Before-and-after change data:
■ ■ ■ ■

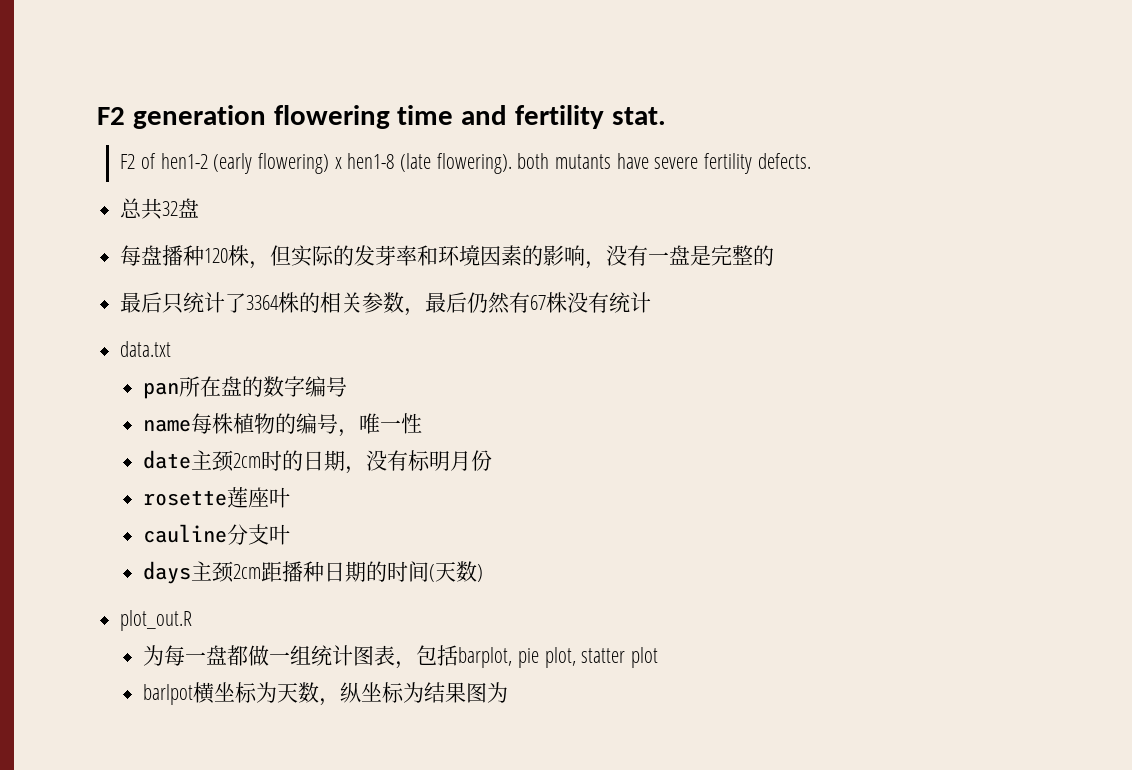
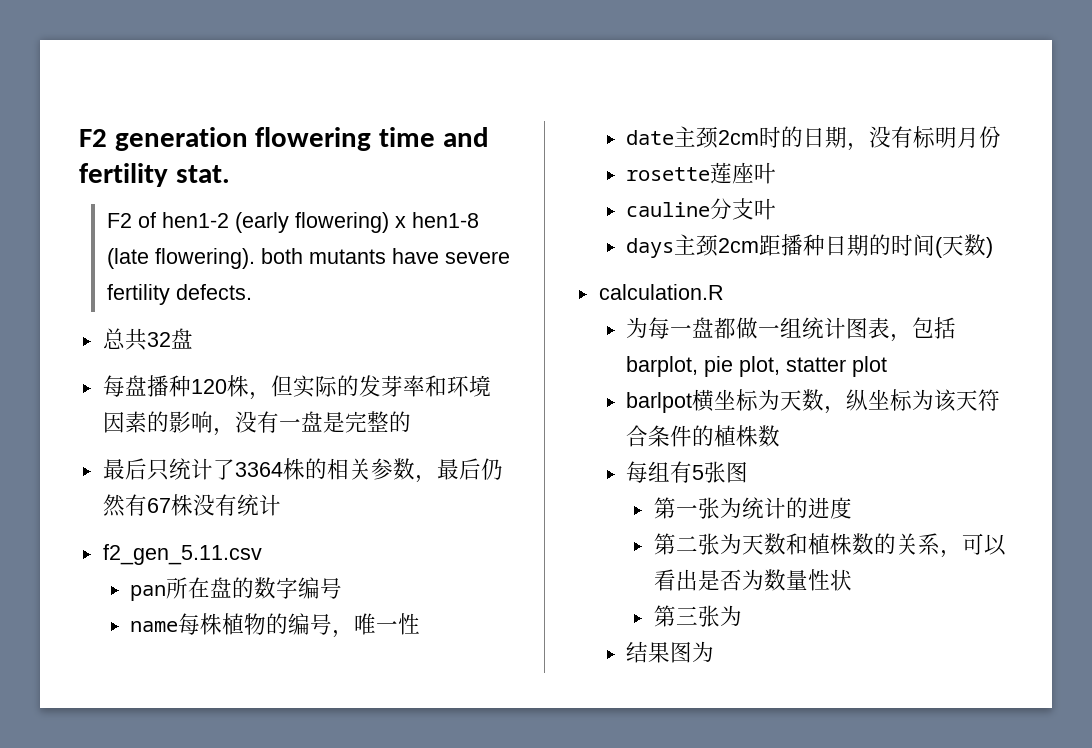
[120,341,172,357] data.txt -> [102,544,262,565] f2_gen_5.11.csv
[120,610,193,631] plot_out.R -> [598,284,724,300] calculation.R
(425, 692) none -> [934,389,1001,412] [626,425,781,447] [626,461,749,483] [653,497,852,519] [653,533,1006,558] [653,569,852,591] [653,605,742,627] 该天符合条件的植株数 // 每组有5张图 // 第一张为统计的进度 // 第二张为天数和植株数的关系，可以看出是否为数量性状 // 第三张为 //

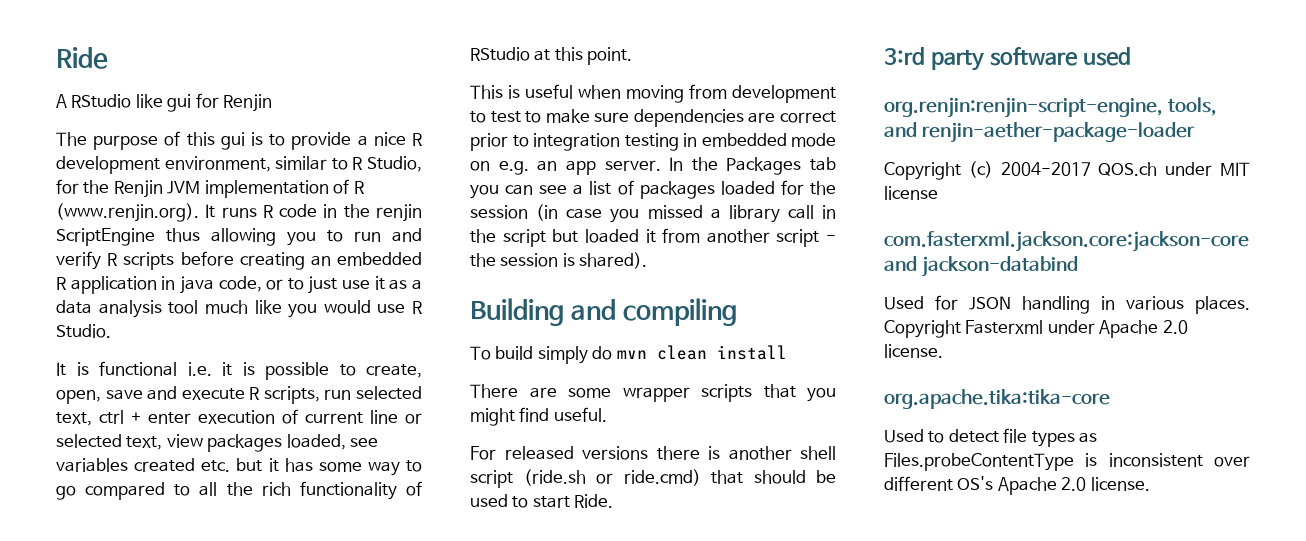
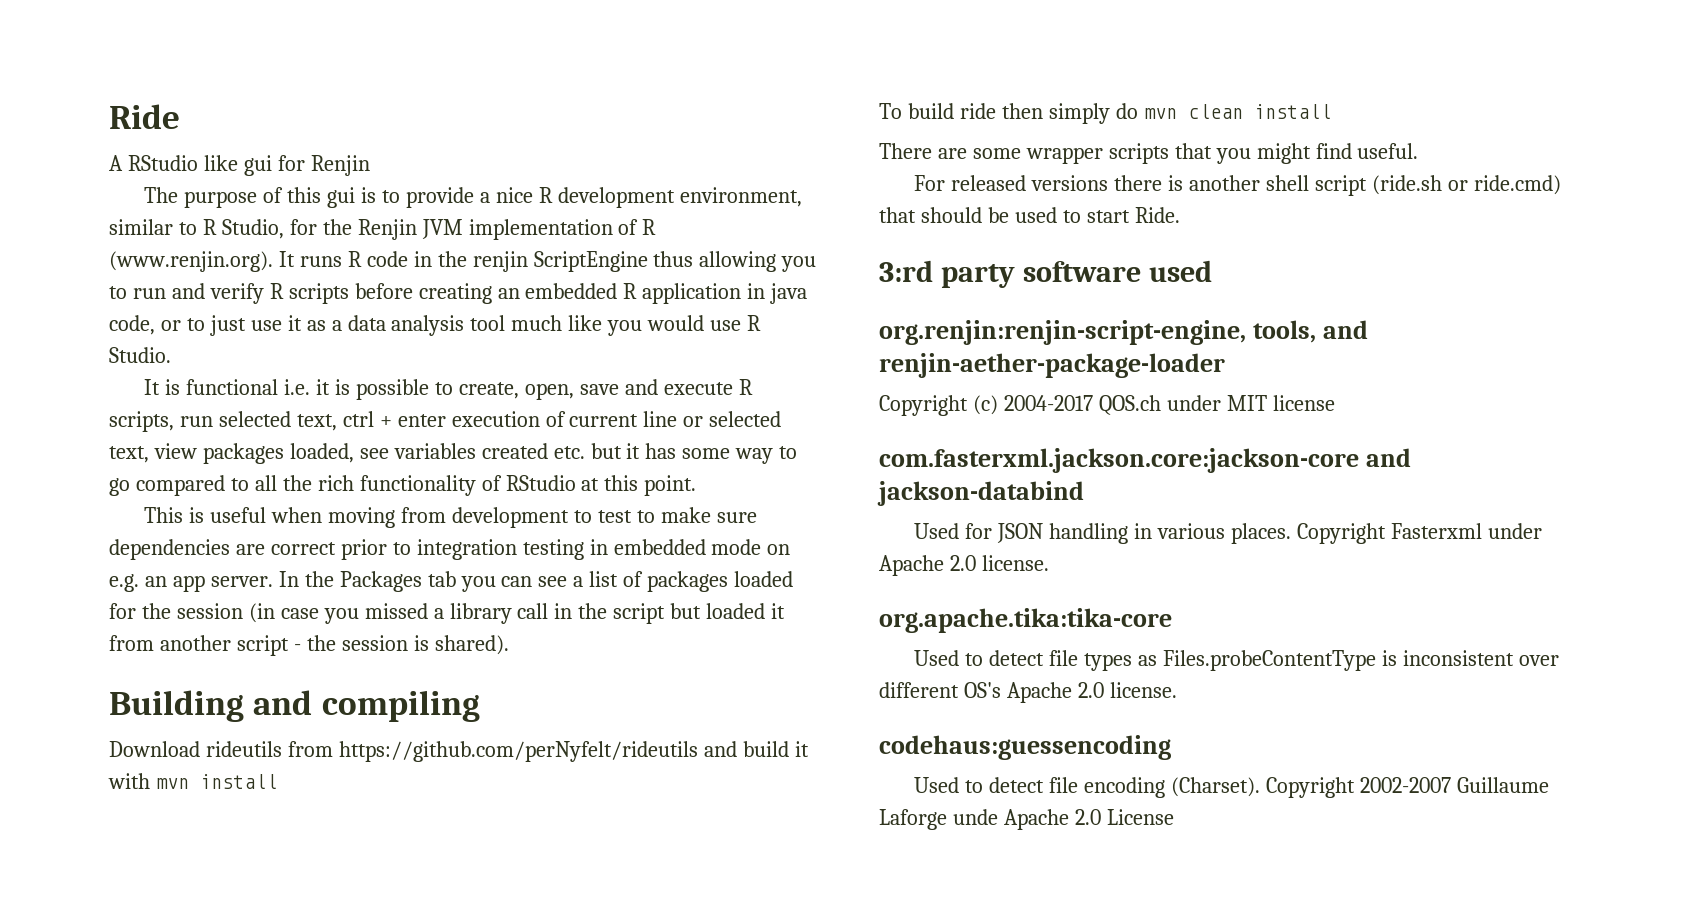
(738, 312) none -> [109,741,809,762] [108,773,277,789] // Download rideutils from https://github.com/perNyfelt/rideutils and build it with mvn install
(534, 353) none -> [959,103,1043,119] ride then
(1150, 484) none -> [879,735,1171,760] [914,777,1549,798] [879,809,1174,830] // codehaus:guessencoding // Used to detect file encoding (Charset). Copyright 2002-2007 Guillaume Laforge unde Apache 2.0 License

■ ■ ■ ■

▶ Task brief
Look above for the line with "[120,610,193,631] plot_out.R ->" and the line with "(534, 353) none". Give again exactly those two lines and all lines between them, pictures excluded.

▶ Answer to the problem
[120,610,193,631] plot_out.R -> [598,284,724,300] calculation.R
(425, 692) none -> [934,389,1001,412] [626,425,781,447] [626,461,749,483] [653,497,852,519] [653,533,1006,558] [653,569,852,591] [653,605,742,627] 该天符合条件的植株数 // 每组有5张图 // 第一张为统计的进度 // 第二张为天数和植株数的关系，可以看出是否为数量性状 // 第三张为 //

(738, 312) none -> [109,741,809,762] [108,773,277,789] // Download rideutils from https://github.com/perNyfelt/rideutils and build it with mvn install
(534, 353) none -> [959,103,1043,119] ride then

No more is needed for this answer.